## Text segment
►

Mike Archer

Personal information
- Born: July 26, 1953 (age 72) State College, Pennsylvania, U.S.

Career information
- College: Miami (FL)

Career history
- Miami (FL) (1976–1977) Graduate assistant; Miami (FL) (1978) Assistant coach; Miami (FL) (1979–1983) Defensive backs coach; LSU (1984) Defensive backs coach; LSU (1985–1986) Defensive coordinator & defensive backs coach; LSU (1987–1990) Head coach; Virginia (1991–1992) Linebackers coach; Kentucky (1993–1994) Defensive coordinator & linebackers coach; Kentucky (1995) Assistant head coach/Defensive coordinator & linebackers coach; Pittsburgh Steelers (1996–2002) Linebackers coach; Kentucky (2003–2006) Defensive coordinator; NC State (2007–2012) Defensive coordinator; Virginia (2014) Safeties coach; Virginia (2015) Associate head coach & linebackers coach; Toronto Argonauts (2017) Linebackers coach; Toronto Argonauts (2018) Defensive coordinator; Tampa Bay Vipers (2020) Linebackers coach;

Awards and highlights
- Grey Cup champion (2017);

Head coaching record
- Regular season: 27–18–1 (.598)
- Postseason: 1–1 (.500)
- Career: 28–19–1 (.594)

= Mike Archer (gridiron football) =

American gridiron football player and coach (born 1953)

Mike Archer (born July 26, 1953) is an American football coach and former player. From 1987 to 1990, Archer was the head football coach at Louisiana State University, where he compiled a record of 27–18–1. Archer has also served as an assistant coach at his alma mater University of Miami, the University of Virginia, and the University of Kentucky, the Pittsburgh Steelers of the National Football League (NFL), and with the Toronto Argonauts of the Canadian Football League (CFL).

◄

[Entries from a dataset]
►

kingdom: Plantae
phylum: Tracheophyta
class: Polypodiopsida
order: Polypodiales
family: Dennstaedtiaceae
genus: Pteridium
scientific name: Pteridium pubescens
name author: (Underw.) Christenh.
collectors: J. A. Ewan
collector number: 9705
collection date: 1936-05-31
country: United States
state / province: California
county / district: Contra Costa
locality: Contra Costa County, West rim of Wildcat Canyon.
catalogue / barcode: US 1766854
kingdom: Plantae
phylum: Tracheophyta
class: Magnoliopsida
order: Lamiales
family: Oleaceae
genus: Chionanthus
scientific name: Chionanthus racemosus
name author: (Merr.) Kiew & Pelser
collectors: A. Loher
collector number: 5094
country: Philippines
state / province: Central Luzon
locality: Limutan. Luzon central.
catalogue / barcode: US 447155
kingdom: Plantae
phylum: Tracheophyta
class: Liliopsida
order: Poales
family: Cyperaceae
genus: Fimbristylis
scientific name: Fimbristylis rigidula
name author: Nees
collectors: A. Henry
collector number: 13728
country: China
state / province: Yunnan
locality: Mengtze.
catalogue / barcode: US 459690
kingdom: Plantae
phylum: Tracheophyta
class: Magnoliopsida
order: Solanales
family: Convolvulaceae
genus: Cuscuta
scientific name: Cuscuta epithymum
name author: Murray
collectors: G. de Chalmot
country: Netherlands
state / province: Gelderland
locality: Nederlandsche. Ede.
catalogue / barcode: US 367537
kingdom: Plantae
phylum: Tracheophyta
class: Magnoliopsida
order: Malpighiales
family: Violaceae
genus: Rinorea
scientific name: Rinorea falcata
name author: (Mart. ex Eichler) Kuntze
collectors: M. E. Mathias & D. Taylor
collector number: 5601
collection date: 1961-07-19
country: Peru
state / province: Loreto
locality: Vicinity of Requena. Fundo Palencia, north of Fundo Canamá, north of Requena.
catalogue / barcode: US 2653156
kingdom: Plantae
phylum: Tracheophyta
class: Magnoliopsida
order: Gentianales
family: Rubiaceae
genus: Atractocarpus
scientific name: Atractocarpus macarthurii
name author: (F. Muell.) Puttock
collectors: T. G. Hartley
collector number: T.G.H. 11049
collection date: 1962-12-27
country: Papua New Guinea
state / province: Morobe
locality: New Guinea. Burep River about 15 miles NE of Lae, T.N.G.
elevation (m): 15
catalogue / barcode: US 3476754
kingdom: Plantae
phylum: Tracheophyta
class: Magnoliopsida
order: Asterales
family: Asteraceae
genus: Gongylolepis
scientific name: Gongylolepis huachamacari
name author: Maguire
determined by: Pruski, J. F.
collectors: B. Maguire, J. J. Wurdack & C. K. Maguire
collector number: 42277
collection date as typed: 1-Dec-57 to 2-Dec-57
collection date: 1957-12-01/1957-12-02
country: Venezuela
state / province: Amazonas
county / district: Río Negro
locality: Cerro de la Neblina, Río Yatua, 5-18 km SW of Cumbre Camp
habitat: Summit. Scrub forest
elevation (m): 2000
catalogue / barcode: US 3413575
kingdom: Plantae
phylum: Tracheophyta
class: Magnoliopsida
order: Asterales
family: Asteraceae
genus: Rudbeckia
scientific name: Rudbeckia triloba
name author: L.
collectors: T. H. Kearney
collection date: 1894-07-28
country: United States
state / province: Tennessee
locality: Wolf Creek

◄

## Requirement 1
Using the head coaching record in the Mike Archer profile, explain why his career record is 28–19–1 when his regular-season record is 27–18–1.
## Requirement 2
Write the next part of the Mike Archer profile, picking up after its final sentence.

## Final answer 1
The career record adds his postseason record of 1–1 to his regular-season record of 27–18–1. The one postseason win and one postseason loss give 28 wins and 19 losses. The single tie carries over unchanged.

## Final answer 2
==Coaching career==
Archer came to Louisiana State University as an assistant coach in 1984 after being both a player and an assistant coach at the University of Miami. He replaced Bill Arnsparger as the LSU Tigers football head coach in 1987 when Arnsparger left to become the athletic director at the University of Florida. Archer was Arnsparger's defensive coordinator in 1985 and 1986, and was Arnsparger's hand-picked successor. When Archer took the LSU head coaching job, he was 34 years old, the youngest head coach in Division I-A football. Archer was chosen over a number of interviewed candidates, which reportedly included Steve Spurrier, Mike Shanahan, and Mack Brown. Arnsparger later hired Spurrier at head football coach at Florida.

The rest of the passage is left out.